Jitter is a severe audio stream impairment. In order to be understandable, audio streams must not be interrupted, or at least be interrupted as less as possible. If frames were played out as they arrive at the receiver, due to the jitter, the playing would be constantly interrupted. Hence, arriving frames are not played out immediately, but kept in a so-called jitter buffer. A playout algorithm must then be implemented in the receiver in order to determine the playout time of the received frames.
In its simplest form, the algorithm buffers the first received frame for a predetermined time before playing it. Therefore, instead of interrupting the audio stream, an initial delay is applied to the stream.
The problem with such a method, however, is to decide how long this buffer delay should be. A large delay will minimize the probability of an interruption but will cause a lack of interactivity between the end-users. Moreover, the packet delay distribution may be quite complex and variable over time. Thus, applying a fixed delay is satisfactory only in a limited number of cases, e.g. in communications over a Local Area Network (LAN) with limited delay, but does not scale to more complex networks, particularly the Internet.
In order to overcome the above-mentioned problem, adaptive algorithms have been introduced. Jitter adaptation is based on silence compression/expansion, wherein silence is a conversational device. In a conversation, silence indicates a speaker's expectation that his interlocutor starts talking. Therefore, silence can be expanded or compressed without impairing the understandability. An adaptation algorithm estimates the jitter from packet arrival times and then modifies silence period lengths according to the latest estimate.

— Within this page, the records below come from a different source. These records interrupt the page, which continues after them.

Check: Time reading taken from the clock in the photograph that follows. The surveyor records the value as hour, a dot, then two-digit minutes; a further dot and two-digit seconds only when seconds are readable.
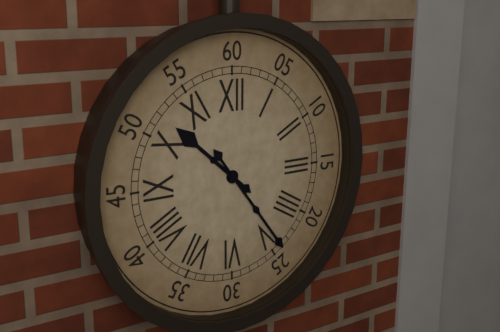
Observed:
10.24
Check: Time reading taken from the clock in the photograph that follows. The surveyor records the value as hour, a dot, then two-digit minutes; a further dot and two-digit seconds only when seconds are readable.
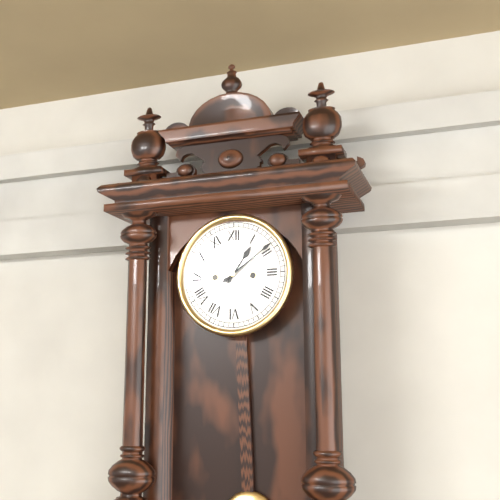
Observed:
1.09
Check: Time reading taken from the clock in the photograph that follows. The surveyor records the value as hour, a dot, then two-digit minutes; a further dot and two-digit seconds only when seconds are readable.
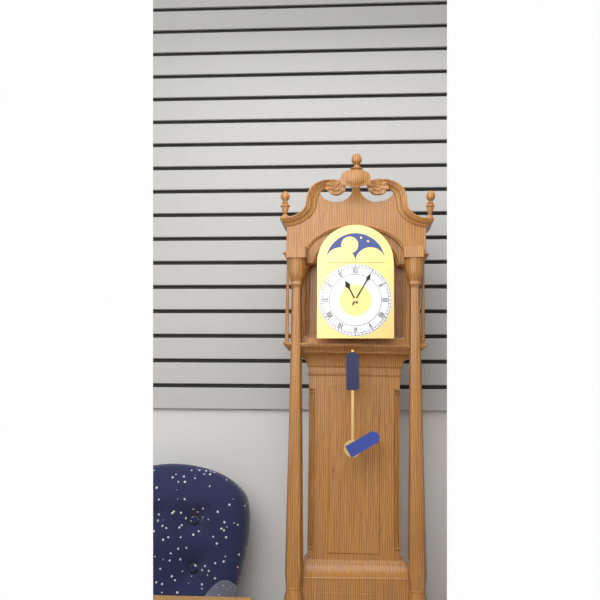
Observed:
11.05
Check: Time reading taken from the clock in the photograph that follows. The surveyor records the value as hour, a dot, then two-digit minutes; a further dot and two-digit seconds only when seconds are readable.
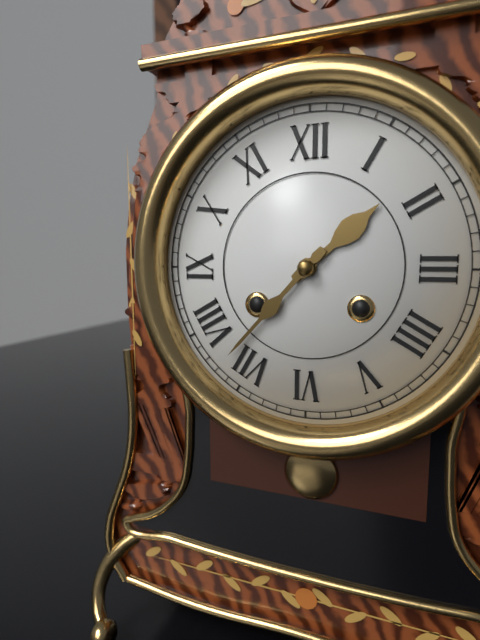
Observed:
1.37
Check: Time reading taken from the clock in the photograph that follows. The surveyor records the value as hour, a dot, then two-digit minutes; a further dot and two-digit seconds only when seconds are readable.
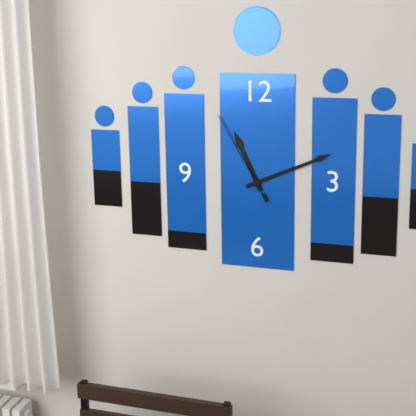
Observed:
11.11.55
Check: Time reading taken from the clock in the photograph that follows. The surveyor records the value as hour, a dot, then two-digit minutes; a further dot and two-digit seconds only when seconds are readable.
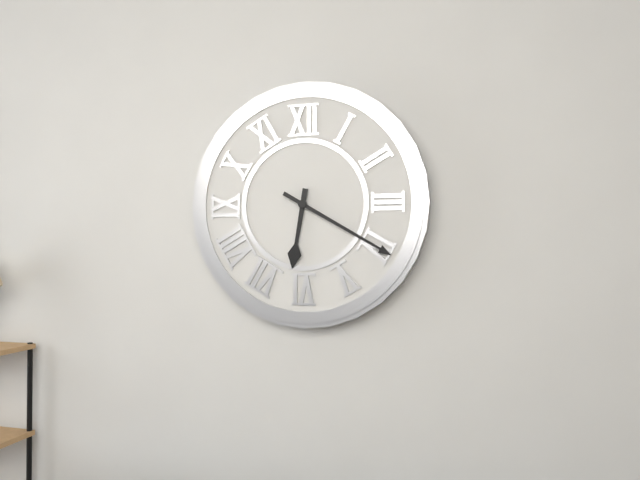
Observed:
6.20
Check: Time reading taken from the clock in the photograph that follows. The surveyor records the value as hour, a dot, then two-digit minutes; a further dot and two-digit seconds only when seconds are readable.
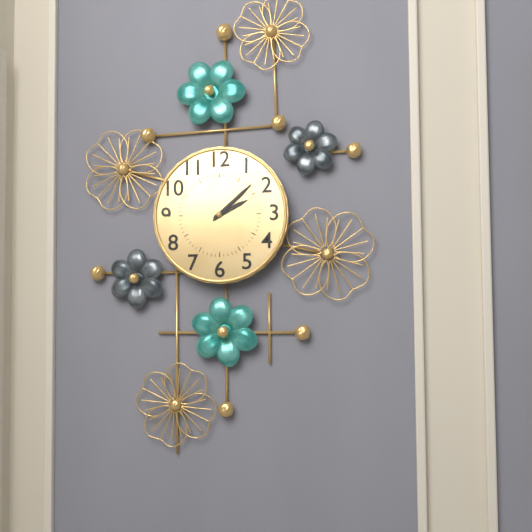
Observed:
2.08
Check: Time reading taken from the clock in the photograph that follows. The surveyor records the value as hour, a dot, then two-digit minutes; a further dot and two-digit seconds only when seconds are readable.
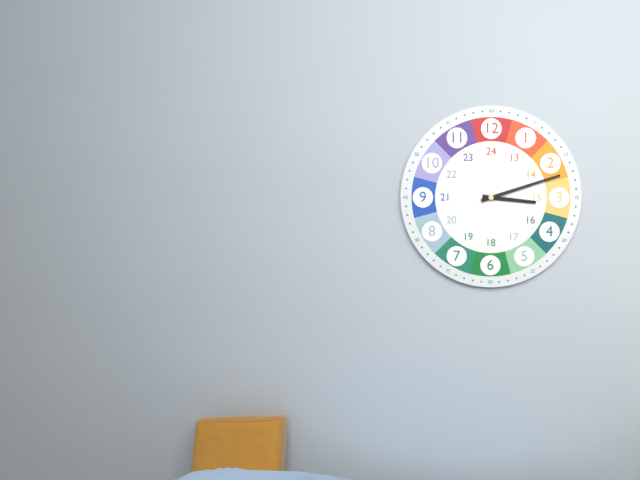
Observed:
3.12
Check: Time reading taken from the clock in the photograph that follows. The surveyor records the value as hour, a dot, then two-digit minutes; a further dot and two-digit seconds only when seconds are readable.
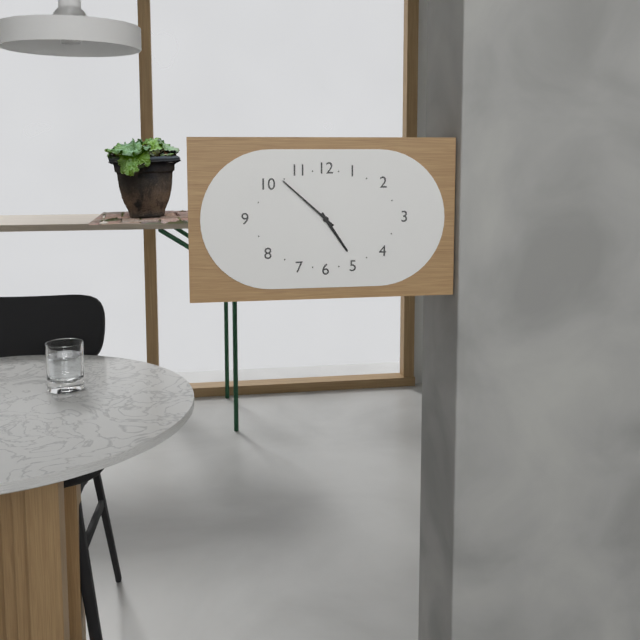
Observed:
4.52
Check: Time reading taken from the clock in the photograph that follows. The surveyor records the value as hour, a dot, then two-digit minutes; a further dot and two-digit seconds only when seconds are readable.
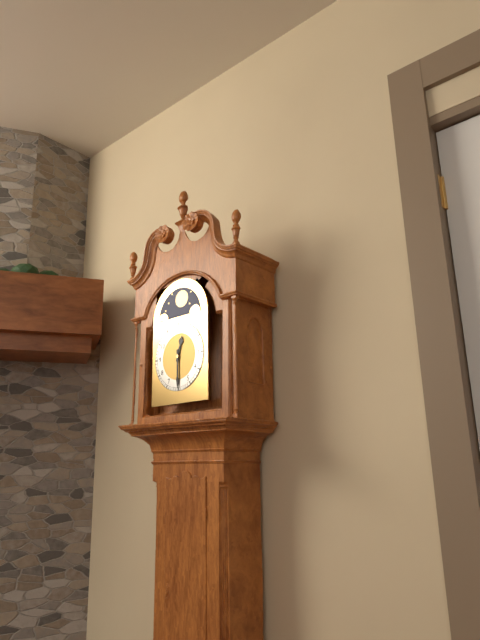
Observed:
12.30
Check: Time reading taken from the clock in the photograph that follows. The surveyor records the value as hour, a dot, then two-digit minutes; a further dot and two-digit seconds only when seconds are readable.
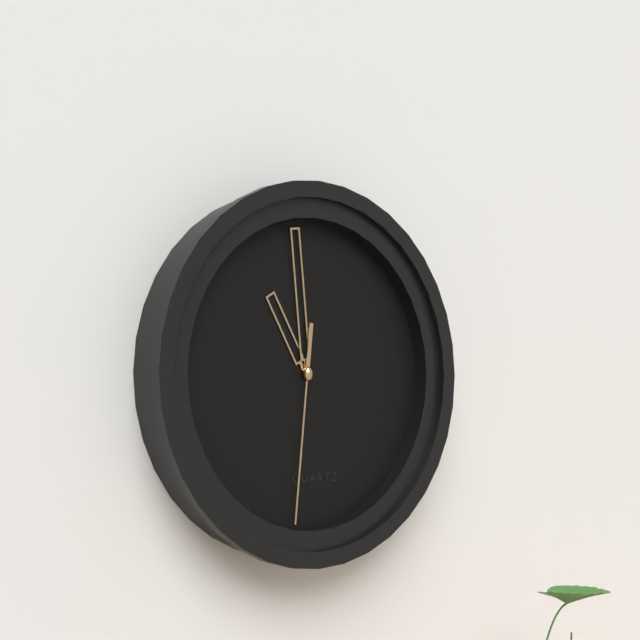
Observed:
10.59.31
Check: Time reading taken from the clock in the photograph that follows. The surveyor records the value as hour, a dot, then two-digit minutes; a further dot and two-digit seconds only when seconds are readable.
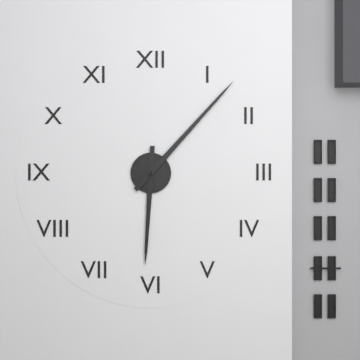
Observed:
6.07
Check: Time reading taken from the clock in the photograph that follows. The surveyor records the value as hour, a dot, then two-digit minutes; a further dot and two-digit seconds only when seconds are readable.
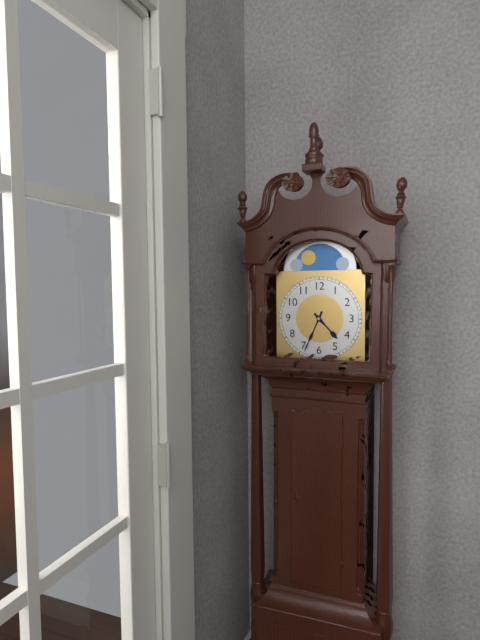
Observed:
4.34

For example, jitter adaptation algorithms based on this idea can be found in Sue B. Moon, Jim Kurose, Don Towsley, “Packet audio playout delay adjustment: performance bounds and algorithms”, Multimedia Systems, Springer Verlag 1998, pp. 17–28, and in Ramachandran Ramjee, Jim Kurose, Don Towsley, Henning Schulzrinne, “Adaptive Playout Mechanism for Packetized Audio Applications in Wide-Area Networks”, in Proceedings of the conference on computer communications, (IEE Infocom, Toronto, Canada), pp. 680–688, IEE Computer Society Press, Los Alamitos, Calif., June 1994.
In the above-mentioned adaptive or adaptation algorithms, the received frames playout times are computed so as to achieve a good trade-off between buffering delay and residual drop rate, which will be described later.
However, this adaptation scheme is not sufficient because it trades-off a drop percentage against an added buffering delay. What should be traded-off is the drop against the response time which is defined as the time elapsed between the capture of a given frame of speech at one endpoint and its playout at an other endpoint plus the same quantity in the other direction. In accordance with the conventional adaptation scheme mentioned above, the added delay reflects only partially the response time.
It is therefore an object of the present invention to overcome the aforementioned adaptation algorithm limitations and to allow a terminal to trade-off the response time against the drop instead of the added buffering delay against the drop.